Clinical, biochemical, and genetic spectrum of MADD in a South African cohort: an ICGNMD study

Abstract

Abstract Background Multiple acyl-CoA dehydrogenase deficiency (MADD) is an autosomal recessive disorder resulting from pathogenic variants in three distinct genes, with most of the variants occurring in ETFDH. Recent evidence of potential founder variants for MADD in the South African (SA) population, initiated this extensive investigation. As part of the ICGNMD study, we recruited a cohort of patients diagnosed with MADD from academic medical centres across SA over a three-year period. The aim was to extensively profile the clinical, biochemical, and genomic characteristics of MADD in this understudied population. Methods Clinical evaluations and whole-exome sequencing were conducted on each patient. Metabolic profiling was performed before and after treatment, where possible. Lastly, segregation analyses and, for the two main variants, haplotype and allele frequencies were determined in the four largest SA populations. Results Twelve unrelated families (ten of White SA and two of mixed ancestry) with clinically heterogeneous presentations in 14 affected individuals were observed, and five pathogenic ETFDH variants were identified. Based on disease severity and treatment response, three distinct groups emerged.

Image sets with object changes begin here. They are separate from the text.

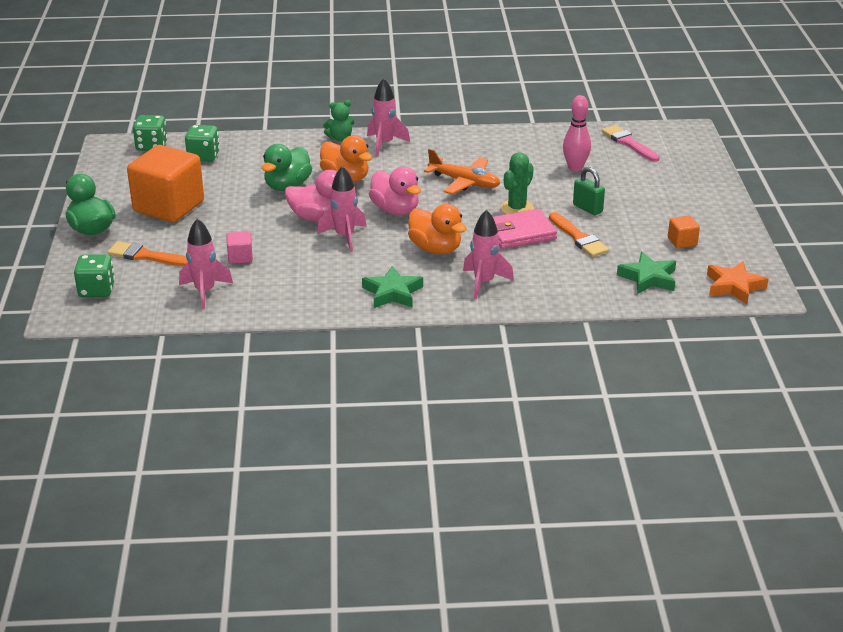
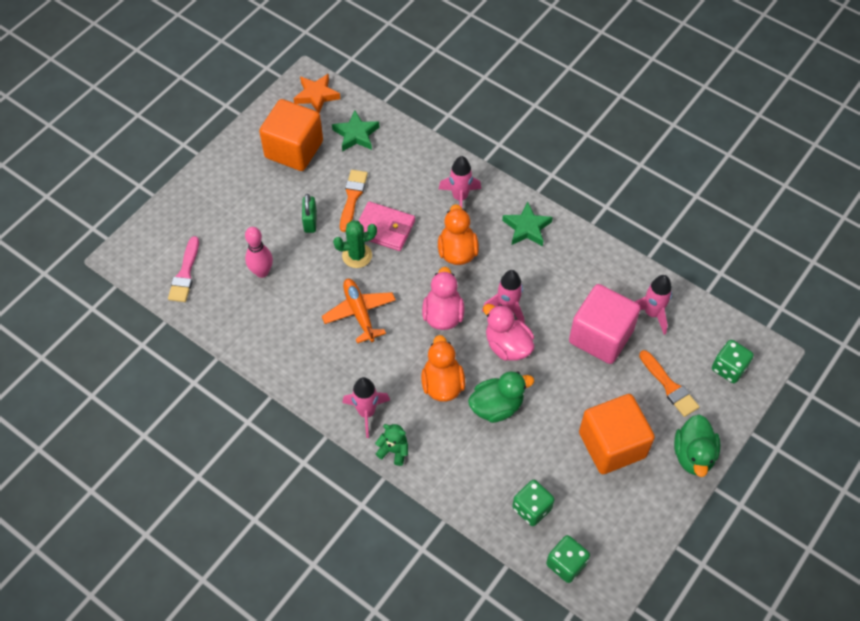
camera: 140 degrees left, 25 degrees up
(240, 257) = (600, 336): pink cube -> pink cube, size x2.38
(682, 242) = (294, 149): orange cube -> orange cube, size x2.38

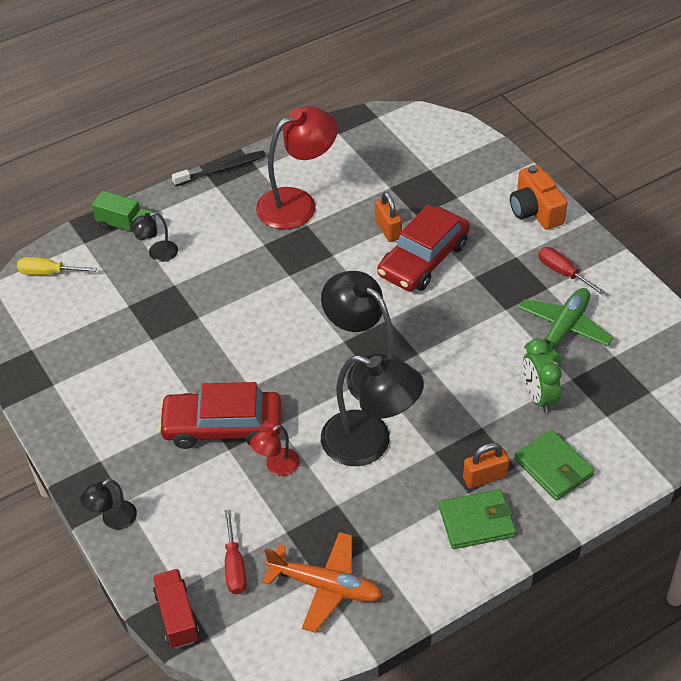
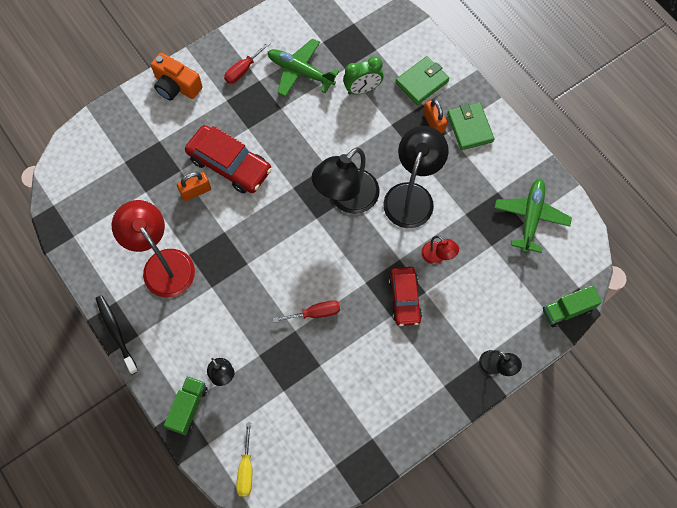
camera: 95 degrees left, 20 degrees up
(177, 616) = (567, 310): red truck -> green truck
(222, 426) = (404, 298): red car -> red car, size x0.66
(234, 566) = (523, 277): red screwdriver -> red screwdriver (315, 313)
(326, 586) = (531, 217): orange plane -> green plane
(535, 210) = (176, 86): orange camera -> orange camera turned 60 degrees clockwise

The most severe and fatal presentations were associated with the c.[1067G > A] and c.[1067G > A];c.[976G > C] genotypes, causing types I and I/II MADD, respectively. These, along with three less severe genotypes, c.[1067G > A];c.[1448C > T], c.[740G > T];c.[1448C > T], and c.[287dup*];c.[1448C > T]), resulting in types II/III MADD, presented before the age of five years, depending on time and maintenance of intervention. By contrast, the c.[1448C > T] genotype, that causes type III MADD, presented later in life. Except for the type I, I/II and II cases, urinary metabolic markers for MADD improved/normalised following treatment with riboflavin and L-carnitine. Furthermore, genetic analyses of the most frequent variants (c.[1067G > A] and c.[1448C > T]) revealed a shared haplotype in the region of ETFDH, with South African population-specific allele frequencies of < 0.00067–0.00084%. Conclusions This study reveals the first extensive MADD genotype–phenotype profile in the diverse and understudied SA population, in which MADD is most prevalent in the White population. Altogether, this study provides the data required to support early screening followed by genetic counselling, and patient-specific treatment of MADD in South Africa.